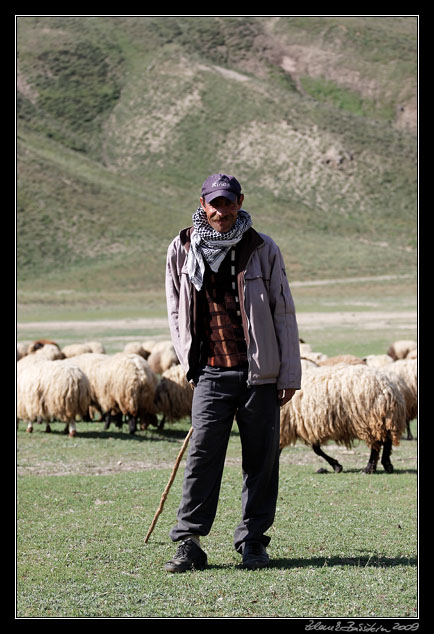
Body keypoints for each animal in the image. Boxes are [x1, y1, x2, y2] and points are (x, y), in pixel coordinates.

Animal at [280, 362, 408, 472]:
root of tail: (388, 388)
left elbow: (316, 450)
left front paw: (336, 466)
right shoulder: (311, 426)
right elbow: (317, 449)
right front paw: (336, 466)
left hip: (371, 419)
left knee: (377, 444)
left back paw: (369, 468)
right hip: (383, 419)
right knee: (386, 440)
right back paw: (387, 465)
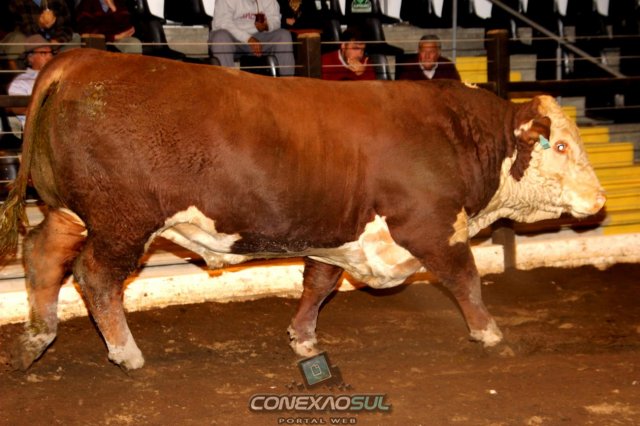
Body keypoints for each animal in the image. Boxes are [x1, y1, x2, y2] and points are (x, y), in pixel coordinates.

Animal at [0, 49, 605, 371]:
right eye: (560, 145)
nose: (599, 201)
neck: (457, 134)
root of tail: (84, 56)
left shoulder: (336, 232)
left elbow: (318, 284)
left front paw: (303, 338)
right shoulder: (433, 227)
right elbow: (465, 280)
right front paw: (491, 334)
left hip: (68, 210)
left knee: (42, 257)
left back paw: (35, 339)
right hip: (123, 220)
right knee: (95, 276)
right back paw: (125, 353)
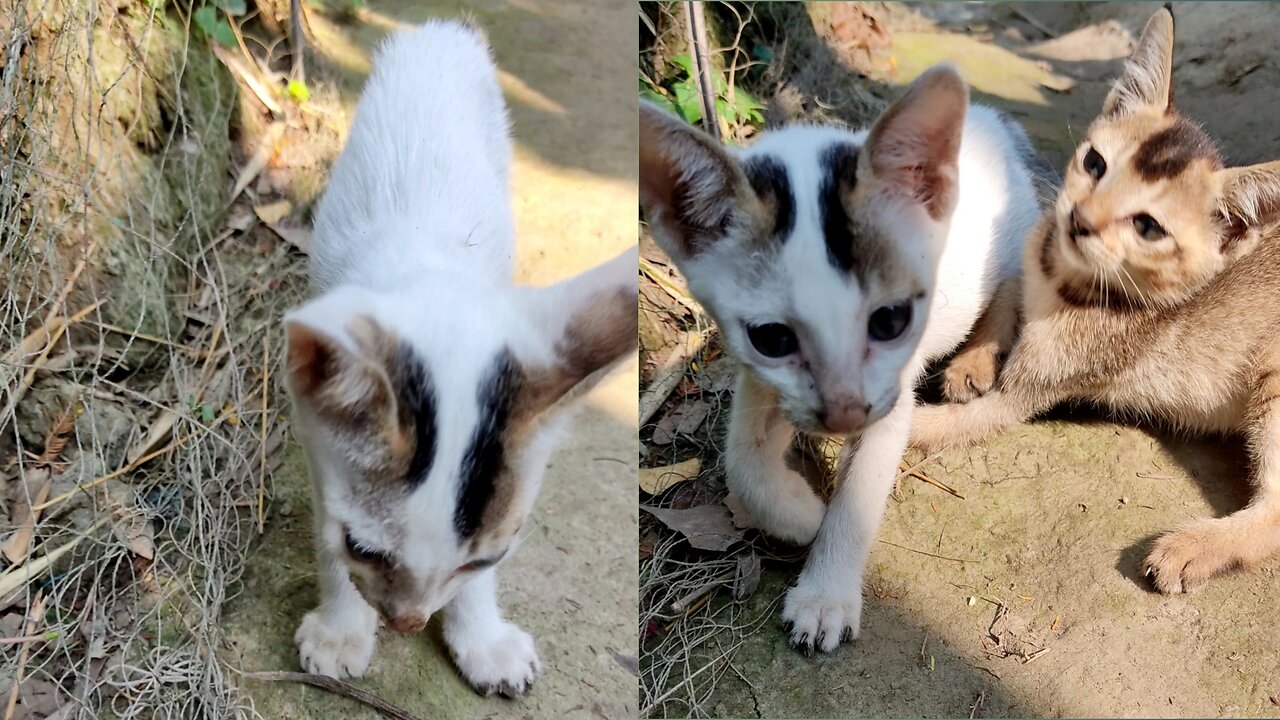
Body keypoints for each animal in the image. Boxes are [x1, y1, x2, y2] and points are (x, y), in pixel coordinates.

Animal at [285, 20, 634, 696]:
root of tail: (440, 29)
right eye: (364, 550)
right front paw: (342, 628)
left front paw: (480, 637)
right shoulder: (316, 440)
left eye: (485, 558)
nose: (408, 622)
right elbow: (323, 526)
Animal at [640, 64, 1049, 653]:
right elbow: (743, 461)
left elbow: (859, 494)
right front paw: (799, 512)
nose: (845, 415)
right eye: (772, 338)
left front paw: (824, 595)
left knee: (1013, 285)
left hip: (1016, 236)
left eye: (891, 320)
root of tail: (992, 121)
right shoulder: (762, 378)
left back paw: (973, 361)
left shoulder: (891, 391)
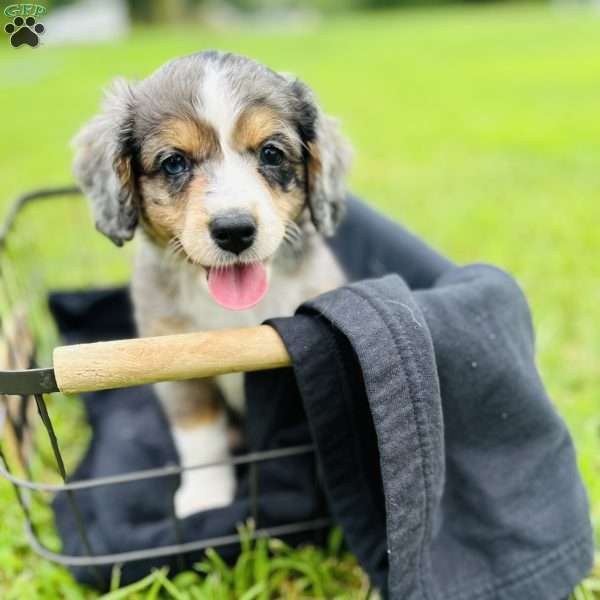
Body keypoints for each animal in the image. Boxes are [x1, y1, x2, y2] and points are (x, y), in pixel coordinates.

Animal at [72, 51, 352, 516]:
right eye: (174, 162)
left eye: (271, 153)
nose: (234, 230)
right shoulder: (175, 367)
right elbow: (200, 439)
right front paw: (205, 498)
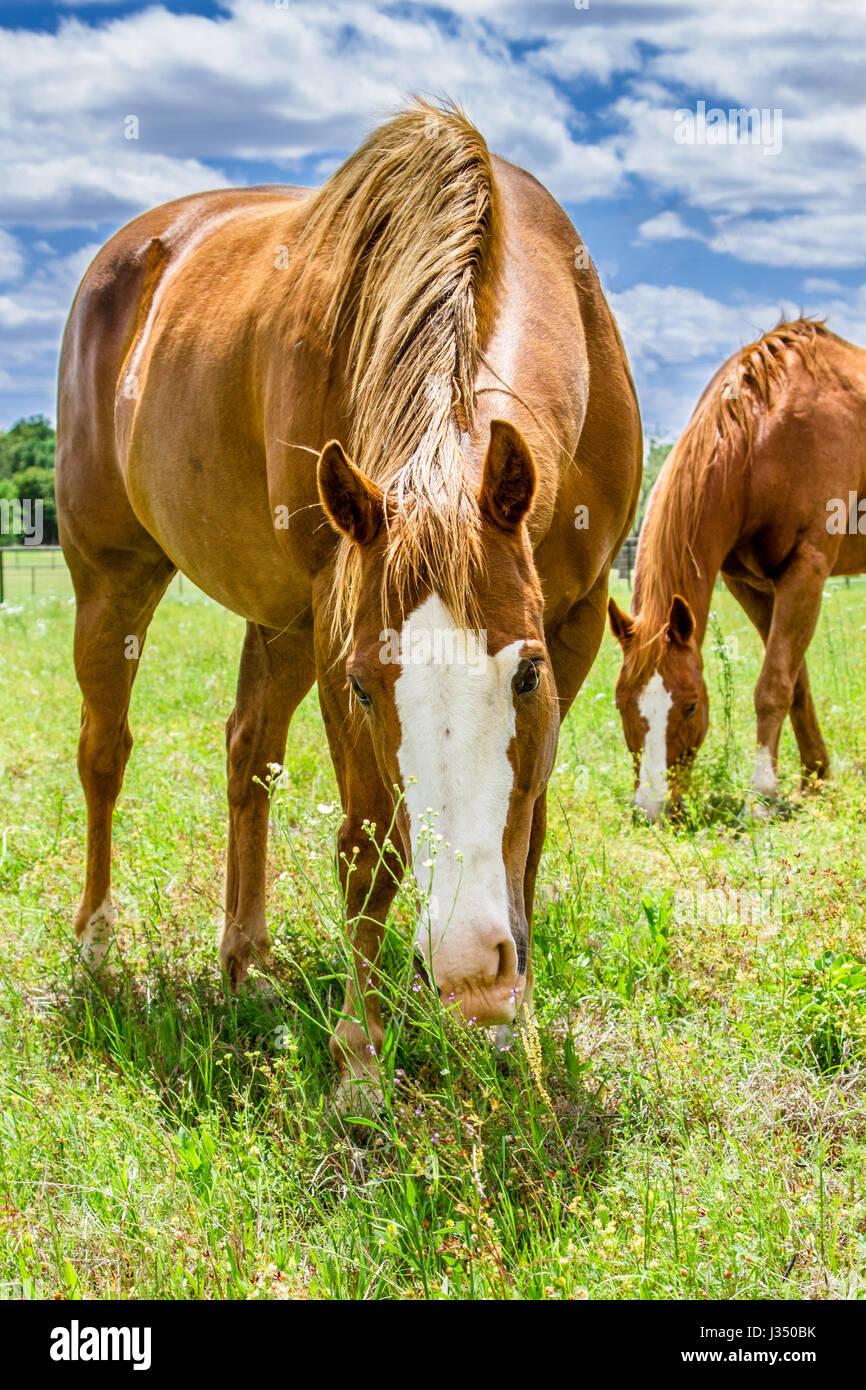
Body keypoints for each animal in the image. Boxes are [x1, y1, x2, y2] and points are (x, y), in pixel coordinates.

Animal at [56, 101, 641, 1097]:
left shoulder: (574, 624)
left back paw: (245, 962)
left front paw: (513, 1037)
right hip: (113, 578)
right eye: (370, 686)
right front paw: (361, 1061)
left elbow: (528, 829)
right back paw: (98, 945)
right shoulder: (339, 631)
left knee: (247, 753)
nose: (467, 969)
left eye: (524, 677)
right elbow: (369, 850)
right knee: (106, 752)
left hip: (278, 616)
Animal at [609, 319, 866, 823]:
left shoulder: (806, 571)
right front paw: (815, 777)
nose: (651, 809)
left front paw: (762, 795)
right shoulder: (750, 584)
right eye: (623, 702)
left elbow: (773, 685)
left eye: (691, 707)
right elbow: (797, 683)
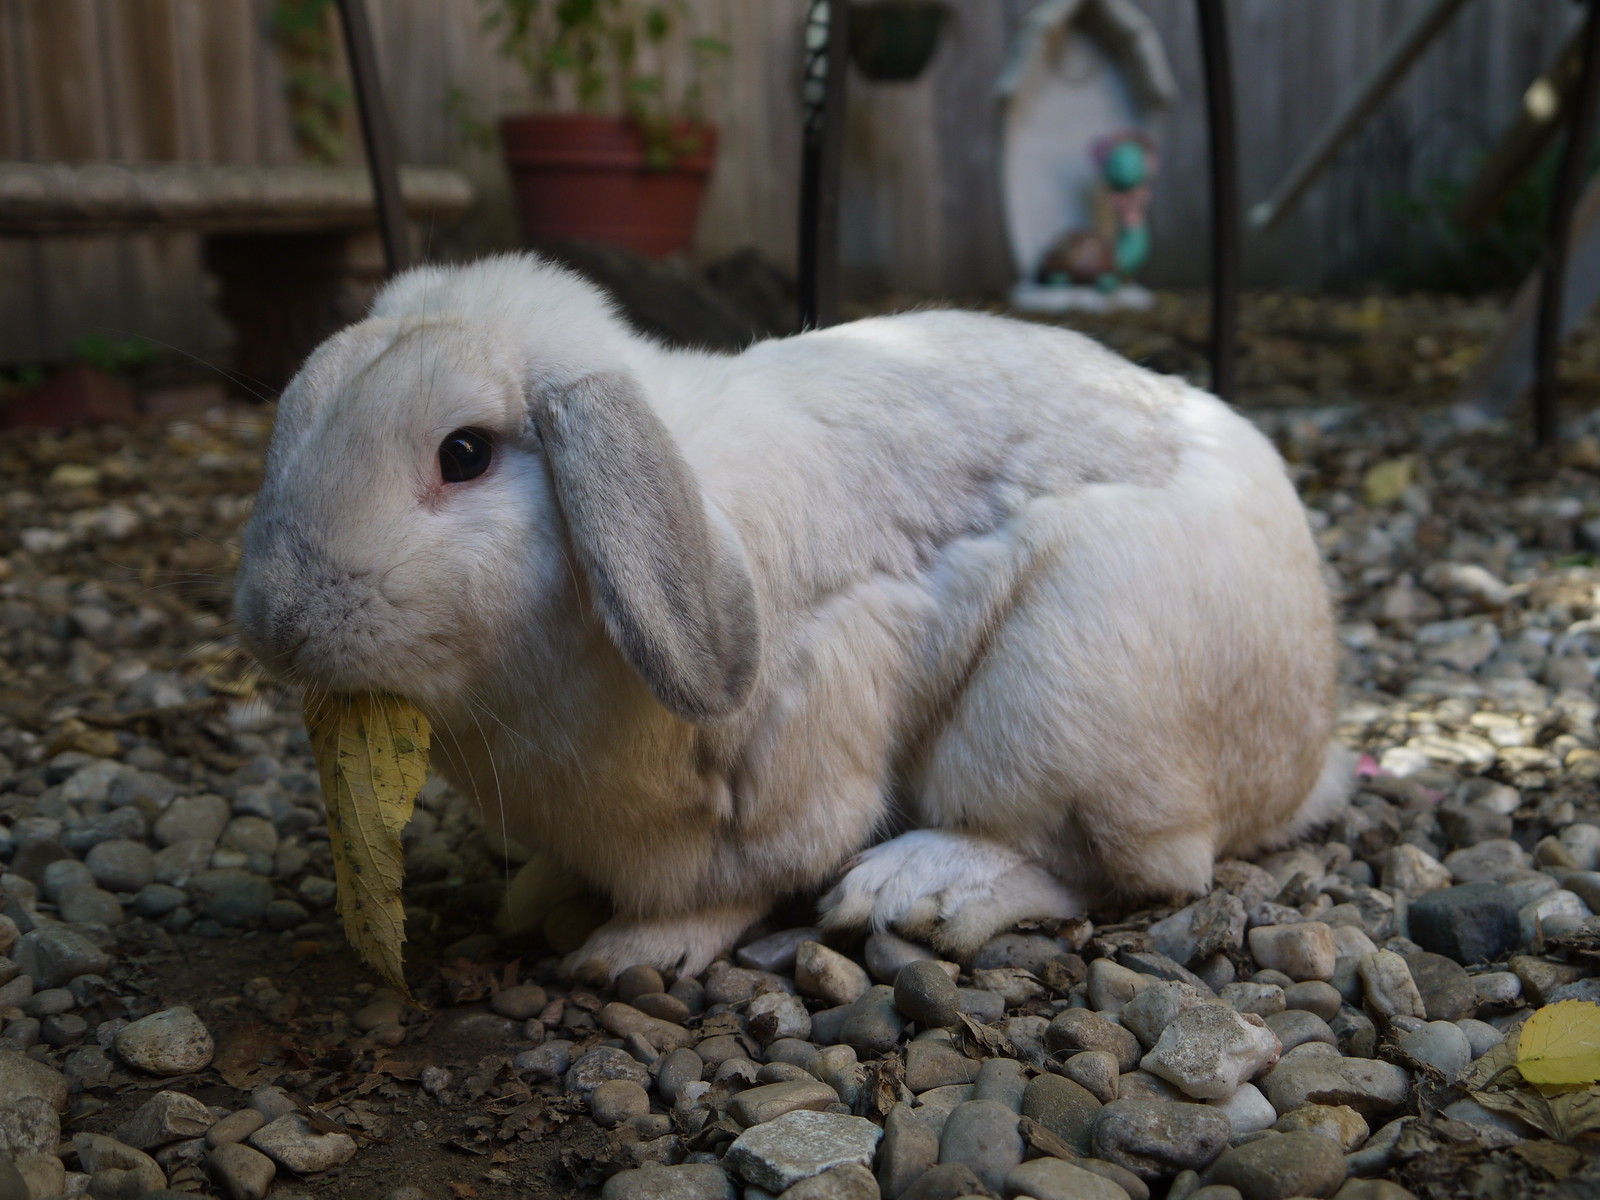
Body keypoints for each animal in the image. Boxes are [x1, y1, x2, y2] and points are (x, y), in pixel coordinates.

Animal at [234, 252, 1348, 982]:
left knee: (1119, 868)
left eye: (462, 454)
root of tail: (1298, 769)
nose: (272, 623)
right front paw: (538, 899)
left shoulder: (788, 765)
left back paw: (909, 890)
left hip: (1064, 696)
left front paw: (625, 953)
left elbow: (742, 880)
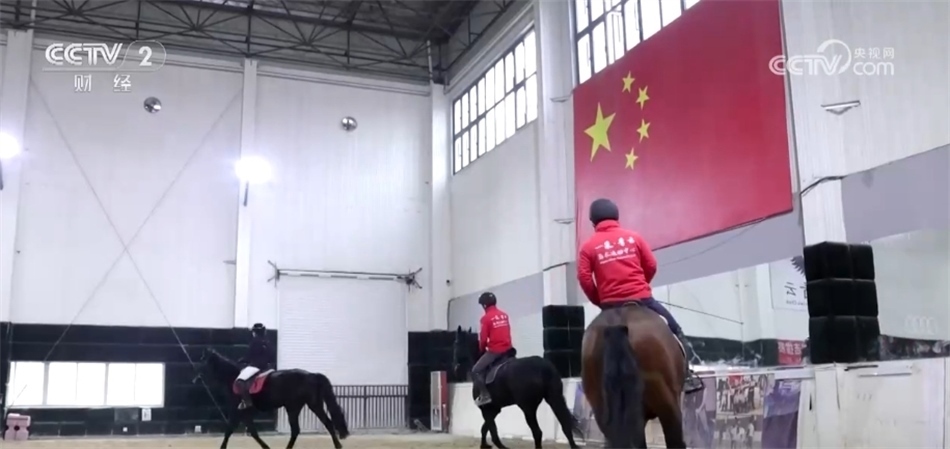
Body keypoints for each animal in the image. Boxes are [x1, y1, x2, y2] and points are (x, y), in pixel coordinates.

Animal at [193, 348, 350, 449]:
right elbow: (252, 432)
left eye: (202, 361)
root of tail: (312, 375)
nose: (194, 379)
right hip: (306, 405)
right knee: (319, 425)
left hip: (299, 406)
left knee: (304, 428)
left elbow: (229, 430)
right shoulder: (245, 413)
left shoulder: (237, 411)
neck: (232, 377)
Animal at [452, 326, 582, 449]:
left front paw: (497, 446)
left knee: (537, 432)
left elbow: (491, 430)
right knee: (565, 424)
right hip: (554, 399)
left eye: (456, 342)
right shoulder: (494, 409)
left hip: (528, 408)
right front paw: (485, 445)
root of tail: (543, 367)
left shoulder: (486, 409)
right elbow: (485, 428)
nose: (455, 367)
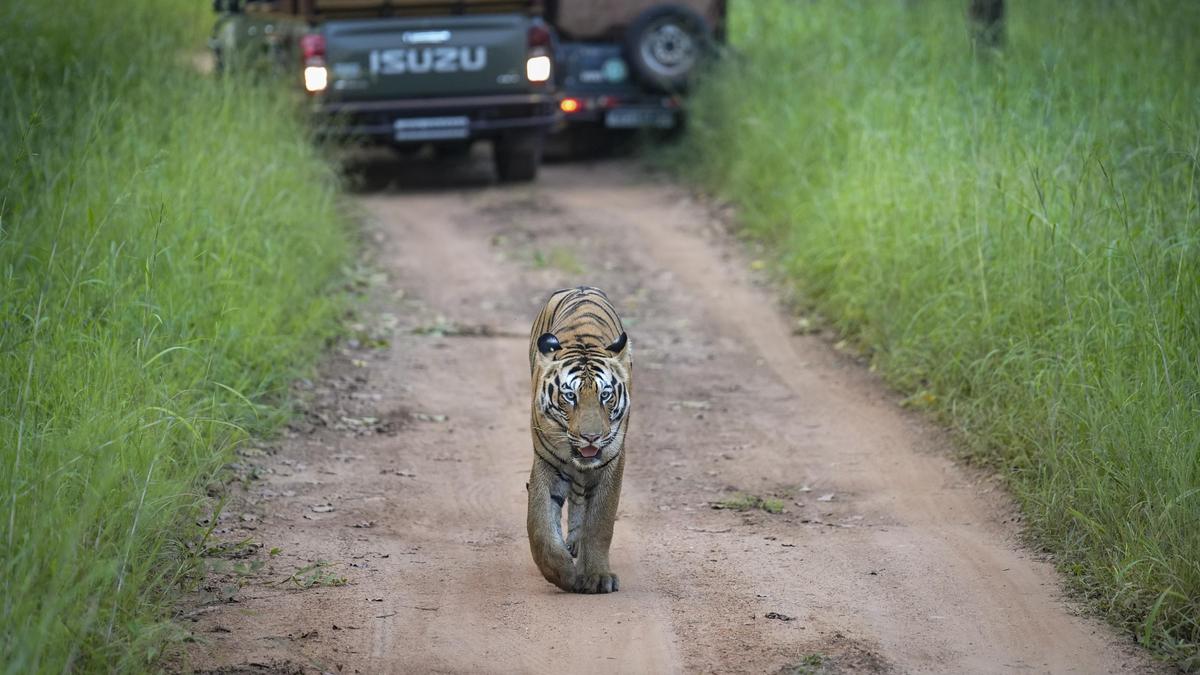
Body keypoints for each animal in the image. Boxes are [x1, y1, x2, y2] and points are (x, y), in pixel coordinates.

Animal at [526, 286, 631, 594]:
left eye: (605, 395)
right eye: (569, 396)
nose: (591, 437)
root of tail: (582, 287)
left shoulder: (611, 461)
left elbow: (599, 523)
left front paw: (596, 576)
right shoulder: (546, 462)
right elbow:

WHAT IS REQUIRED: Write out everything in the data word for word. Omit each picture.

ANSWER TO THIS PROBLEM:
Body keypoints for each animal in the image. Boxes are [x1, y1, x2, y2] and points are (x, y), in pixel coordinates.

Animal at [280, 362, 408, 472]:
root of tail: (388, 388)
left elbow: (316, 450)
left front paw: (336, 466)
right shoulder: (311, 426)
right elbow: (317, 449)
right front paw: (336, 466)
left hip: (371, 419)
left knee: (377, 444)
left back paw: (369, 468)
right hip: (383, 419)
right knee: (386, 440)
right back paw: (387, 465)
Body keypoints for each animal in the image. Boxes are [x1, y1, x2, y2] and points are (x, y), in pixel coordinates.

Animal at [0, 49, 605, 371]:
right eye: (560, 145)
nose: (599, 201)
neck: (457, 134)
root of tail: (84, 56)
left shoulder: (336, 232)
left elbow: (318, 284)
left front paw: (303, 338)
right shoulder: (433, 227)
right elbow: (465, 280)
right front paw: (491, 334)
left hip: (68, 210)
left knee: (42, 257)
left back paw: (35, 339)
right hip: (123, 220)
right knee: (95, 276)
right back paw: (125, 353)
Body keypoints for each animal in the image. Boxes are [x1, y1, x2, y2] and points are (x, y), in pixel coordinates.

Animal at [285, 20, 634, 696]:
root of tail: (440, 29)
right eye: (364, 550)
right front paw: (342, 628)
left front paw: (480, 637)
right shoulder: (316, 440)
left eye: (485, 558)
nose: (408, 622)
right elbow: (323, 526)
Animal at [640, 64, 1049, 653]:
right elbow: (743, 461)
left elbow: (859, 494)
right front paw: (799, 512)
nose: (845, 415)
right eye: (772, 338)
left front paw: (824, 595)
left knee: (1013, 285)
left hip: (1016, 236)
left eye: (891, 320)
root of tail: (992, 121)
right shoulder: (762, 378)
left back paw: (973, 361)
left shoulder: (891, 391)
Body keypoints for each animal in the image. Boxes are [x1, y1, x2, y2] and points are (x, y), in pixel coordinates.

Animal at [72, 51, 352, 516]:
right eye: (174, 162)
left eye: (271, 153)
nose: (234, 230)
right shoulder: (175, 367)
right elbow: (200, 439)
right front paw: (205, 498)
Body keypoints for each animal in the image. Boxes are [x1, y1, x2, y2] and points are (x, y), in pixel coordinates.

Animal at [56, 101, 641, 1097]:
left shoulder: (574, 624)
left back paw: (245, 962)
left front paw: (513, 1037)
right hip: (113, 578)
right eye: (370, 686)
right front paw: (361, 1061)
left elbow: (528, 829)
right back paw: (98, 945)
right shoulder: (339, 631)
left knee: (247, 753)
nose: (467, 969)
left eye: (524, 677)
right elbow: (369, 850)
right knee: (106, 752)
left hip: (278, 616)
Animal at [609, 319, 866, 823]:
left shoulder: (806, 571)
right front paw: (815, 777)
nose: (651, 809)
left front paw: (762, 795)
right shoulder: (750, 584)
right eye: (623, 702)
left elbow: (773, 685)
left eye: (691, 707)
right elbow: (797, 683)
Body keypoints for each animal in the image. Boxes are [x1, y1, x2, y2] and points are (x, y), in pixel coordinates.

Animal at [234, 252, 1348, 982]:
left knee: (1119, 868)
left eye: (462, 454)
root of tail: (1298, 769)
nose: (272, 623)
right front paw: (538, 899)
left shoulder: (788, 765)
left back paw: (909, 890)
left hip: (1064, 696)
left front paw: (625, 953)
left elbow: (742, 880)
Body keypoints for each animal in the image. Boxes are [x1, y1, x2, y2] and points are (x, y), in pixel coordinates.

Animal at [193, 348, 350, 449]:
right elbow: (252, 432)
left eye: (202, 361)
root of tail: (312, 375)
nose: (194, 379)
right hip: (306, 405)
right knee: (319, 425)
left hip: (299, 406)
left knee: (304, 428)
left elbow: (229, 430)
right shoulder: (245, 413)
left shoulder: (237, 411)
neck: (232, 377)
Animal at [452, 326, 582, 449]:
left front paw: (497, 446)
left knee: (537, 432)
left elbow: (491, 430)
right knee: (565, 424)
right hip: (554, 399)
left eye: (456, 342)
right shoulder: (494, 409)
left hip: (528, 408)
right front paw: (485, 445)
root of tail: (543, 367)
left shoulder: (486, 409)
right elbow: (485, 428)
nose: (455, 367)
Body keypoints for each animal in the image. Boxes are [x1, y1, x2, y2] and points are (x, y), in pixel coordinates.

Animal at [526, 286, 631, 594]:
left eye: (605, 395)
right eye: (569, 396)
nose: (591, 437)
root of tail: (582, 287)
left shoulder: (611, 461)
left elbow: (599, 523)
left front paw: (596, 576)
right shoulder: (546, 462)
right elbow:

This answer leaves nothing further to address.